Free will donations will go toward fundraiser

Back in 2016, I was asked to watch an unedited version of a new documentary, “Officer Involved.”

The film offered insight into officer-involved shootings from the perspective of law enforcement.

For me, it was a true honor because the documentary proved to be an emotional journey — one that only a few could ever relate to — the trauma, the stress and the ramifications of killing someone while in the line of duty. The film humanizes police officers, giving us an insight into how the use of deadly force transforms these heroes in blue.
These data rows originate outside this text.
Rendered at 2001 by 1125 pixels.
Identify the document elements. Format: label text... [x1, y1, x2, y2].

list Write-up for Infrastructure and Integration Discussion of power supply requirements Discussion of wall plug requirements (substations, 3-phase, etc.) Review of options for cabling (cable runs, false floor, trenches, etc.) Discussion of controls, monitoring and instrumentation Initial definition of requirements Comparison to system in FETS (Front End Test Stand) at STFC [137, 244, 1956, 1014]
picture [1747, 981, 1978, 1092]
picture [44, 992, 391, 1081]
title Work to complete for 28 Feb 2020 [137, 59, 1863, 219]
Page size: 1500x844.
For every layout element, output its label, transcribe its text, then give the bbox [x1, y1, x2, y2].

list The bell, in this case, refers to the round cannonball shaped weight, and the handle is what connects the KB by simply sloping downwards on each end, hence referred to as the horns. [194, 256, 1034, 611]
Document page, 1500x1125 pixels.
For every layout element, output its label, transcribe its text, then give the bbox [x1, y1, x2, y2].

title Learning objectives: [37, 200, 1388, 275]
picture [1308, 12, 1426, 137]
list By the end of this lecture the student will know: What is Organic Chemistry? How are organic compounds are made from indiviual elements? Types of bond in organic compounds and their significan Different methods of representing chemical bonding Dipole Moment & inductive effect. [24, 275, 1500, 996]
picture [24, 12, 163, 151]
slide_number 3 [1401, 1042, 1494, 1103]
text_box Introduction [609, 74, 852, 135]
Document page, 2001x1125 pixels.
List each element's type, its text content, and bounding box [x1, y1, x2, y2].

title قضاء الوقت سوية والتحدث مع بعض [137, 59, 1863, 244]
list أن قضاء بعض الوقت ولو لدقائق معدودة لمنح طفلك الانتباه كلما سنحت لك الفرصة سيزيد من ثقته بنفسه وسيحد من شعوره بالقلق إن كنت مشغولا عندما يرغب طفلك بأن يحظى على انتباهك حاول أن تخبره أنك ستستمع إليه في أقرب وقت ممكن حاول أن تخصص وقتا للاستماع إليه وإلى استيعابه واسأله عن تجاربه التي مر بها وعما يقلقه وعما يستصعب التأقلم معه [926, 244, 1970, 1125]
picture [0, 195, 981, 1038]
Throughout the film, officers and sheriff’s deputies, some of whom have been involved in a recent shooting, others of whom were forced to make that split-second decision decades earlier, all recount their stories. The emotional toll is evident; many continue to be haunted, dare I even say tormented, by their actions. Not one of these officers took any pleasure in having to kill someone — they were doing their job, following their training.

Now, Marshalltown and Marshall County residents will be able to see the final version of the documentary.

Along with my colleagues at the Times-Republican, and support from the Orpheum Theater and the Advocates of Marshall County Rescue Personnel (AMCRP), a two-night airing of the film has been scheduled this spring.

At 6 p.m. Thursday and Friday, March 29-30, “Officer Involved” will be presented at the Orpheum, 220 E. Main St. A free will donation will be collected with proceeds going to the AMCRP.

The event is two-fold — to showcase what law enforcement officers go through after having to make the heart-wrenching decision to end a life; and to raise awareness and money in an effort to outfit all county First Responders with ballistic protective equipment.